I can duplicate this pretty easy. Sorry for the lack of any details; home lab user here and my troubleshooting is a little limited.
Fresh install of Proxmox, single node.
Server Specs:
SuperMicro Server
Dual E5-2630 (6 core)
32GB RAM
Seagate Constellation ST91000640NS 1TB 7200 RPM 64MB Cache SATA drives (guest storage 6 drives in ZFS RAID 10)
Kensington 120GB SATA SSD drives (Proxmox system, ZFS RAID 1)
I set up two Ubuntu 20.04 VMs, 8GB RAM, 200GB drive. On both VMs run the stress command.
Code:
stress -d 2 --hdd-bytes 512M
Eventually I'll start to see the "timeout waiting on systemd" errors on the guest console.
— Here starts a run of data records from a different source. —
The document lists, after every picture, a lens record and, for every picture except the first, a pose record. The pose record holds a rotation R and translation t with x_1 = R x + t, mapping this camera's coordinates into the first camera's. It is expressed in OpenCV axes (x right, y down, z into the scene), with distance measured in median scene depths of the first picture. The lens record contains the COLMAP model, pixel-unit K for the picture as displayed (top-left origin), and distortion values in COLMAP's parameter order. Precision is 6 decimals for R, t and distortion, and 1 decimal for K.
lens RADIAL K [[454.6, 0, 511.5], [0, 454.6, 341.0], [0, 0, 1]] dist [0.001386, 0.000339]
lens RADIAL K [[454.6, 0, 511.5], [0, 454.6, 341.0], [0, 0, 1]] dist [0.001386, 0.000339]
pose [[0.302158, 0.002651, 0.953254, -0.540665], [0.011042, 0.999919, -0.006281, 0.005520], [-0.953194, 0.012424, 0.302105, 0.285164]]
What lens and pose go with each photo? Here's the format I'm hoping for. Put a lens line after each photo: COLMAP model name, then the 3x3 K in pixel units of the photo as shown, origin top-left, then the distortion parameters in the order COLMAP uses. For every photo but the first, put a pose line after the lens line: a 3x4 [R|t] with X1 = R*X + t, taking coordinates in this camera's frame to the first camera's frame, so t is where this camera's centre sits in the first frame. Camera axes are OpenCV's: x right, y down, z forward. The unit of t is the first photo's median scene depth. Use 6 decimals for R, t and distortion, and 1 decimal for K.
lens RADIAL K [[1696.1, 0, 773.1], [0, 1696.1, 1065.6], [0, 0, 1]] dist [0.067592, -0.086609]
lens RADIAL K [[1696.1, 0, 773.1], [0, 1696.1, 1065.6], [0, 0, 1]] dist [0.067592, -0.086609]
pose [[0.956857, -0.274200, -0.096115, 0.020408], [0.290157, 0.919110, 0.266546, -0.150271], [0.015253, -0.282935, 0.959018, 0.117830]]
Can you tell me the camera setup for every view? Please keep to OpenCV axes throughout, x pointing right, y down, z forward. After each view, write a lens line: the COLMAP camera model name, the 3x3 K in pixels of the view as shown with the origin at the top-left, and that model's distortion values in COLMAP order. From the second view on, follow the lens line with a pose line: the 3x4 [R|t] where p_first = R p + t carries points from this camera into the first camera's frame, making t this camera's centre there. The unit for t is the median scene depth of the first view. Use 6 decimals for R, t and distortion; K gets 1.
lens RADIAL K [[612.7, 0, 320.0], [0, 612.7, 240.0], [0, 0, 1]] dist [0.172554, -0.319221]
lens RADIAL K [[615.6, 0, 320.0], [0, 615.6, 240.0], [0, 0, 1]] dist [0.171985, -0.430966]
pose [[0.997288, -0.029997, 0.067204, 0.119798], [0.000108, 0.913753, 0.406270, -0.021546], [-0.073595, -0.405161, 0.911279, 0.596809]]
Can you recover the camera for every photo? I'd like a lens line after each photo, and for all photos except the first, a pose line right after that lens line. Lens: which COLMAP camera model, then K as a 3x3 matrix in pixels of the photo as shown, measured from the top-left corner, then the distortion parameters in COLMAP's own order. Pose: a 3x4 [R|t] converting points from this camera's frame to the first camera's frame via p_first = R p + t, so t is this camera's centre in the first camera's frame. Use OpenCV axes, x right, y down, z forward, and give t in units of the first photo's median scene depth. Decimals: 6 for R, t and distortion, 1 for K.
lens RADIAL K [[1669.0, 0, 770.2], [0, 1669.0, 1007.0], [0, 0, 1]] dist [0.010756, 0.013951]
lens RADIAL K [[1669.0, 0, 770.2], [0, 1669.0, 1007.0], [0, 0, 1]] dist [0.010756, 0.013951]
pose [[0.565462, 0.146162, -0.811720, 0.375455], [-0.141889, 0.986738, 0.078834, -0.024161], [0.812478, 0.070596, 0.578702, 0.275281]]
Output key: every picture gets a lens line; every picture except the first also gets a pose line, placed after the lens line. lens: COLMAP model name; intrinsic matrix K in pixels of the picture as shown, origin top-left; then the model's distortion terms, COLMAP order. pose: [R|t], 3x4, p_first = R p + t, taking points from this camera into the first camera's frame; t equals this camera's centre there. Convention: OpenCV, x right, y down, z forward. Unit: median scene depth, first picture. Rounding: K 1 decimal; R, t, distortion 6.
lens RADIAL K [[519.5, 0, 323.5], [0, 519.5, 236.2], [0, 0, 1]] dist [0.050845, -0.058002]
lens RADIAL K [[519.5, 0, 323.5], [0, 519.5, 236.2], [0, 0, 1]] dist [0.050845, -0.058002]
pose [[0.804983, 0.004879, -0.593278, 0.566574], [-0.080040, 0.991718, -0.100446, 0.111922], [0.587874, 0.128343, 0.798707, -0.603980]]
Sometimes it's as little as 10 minutes other times it can be an hour before it happens.
I couldn't reboot or shutdown the guests that had the "timeout waiting on systemd" error, rebooting the Proxmox server was the only way I could get them to power up again.
My system is Intel so I added "intel_idle.max_cstate=1" to my grub config and it did help. It took longer for a guest to show the "waiting on systemd" on the console but still had an eventual freeze on the guest and had to reboot the system so I could do anything with the guest again.
I then installed the qemu-guest-agent on the Ubuntu guests and enabled the QEMU Guest Agent in the Proxmox guest config. I also disabled Memory Ballooning. After doing these two things I'll get the "waiting on systemd" error in the guest console but I can cancel the stress command, do a reboot, etc. with the guests. The system stays operational with those guests.
Is anyone from Proxmox interested in getting access to the system to test with? I read somewhere that Proxmox can't duplicate so maybe there's something specific with my system that can help.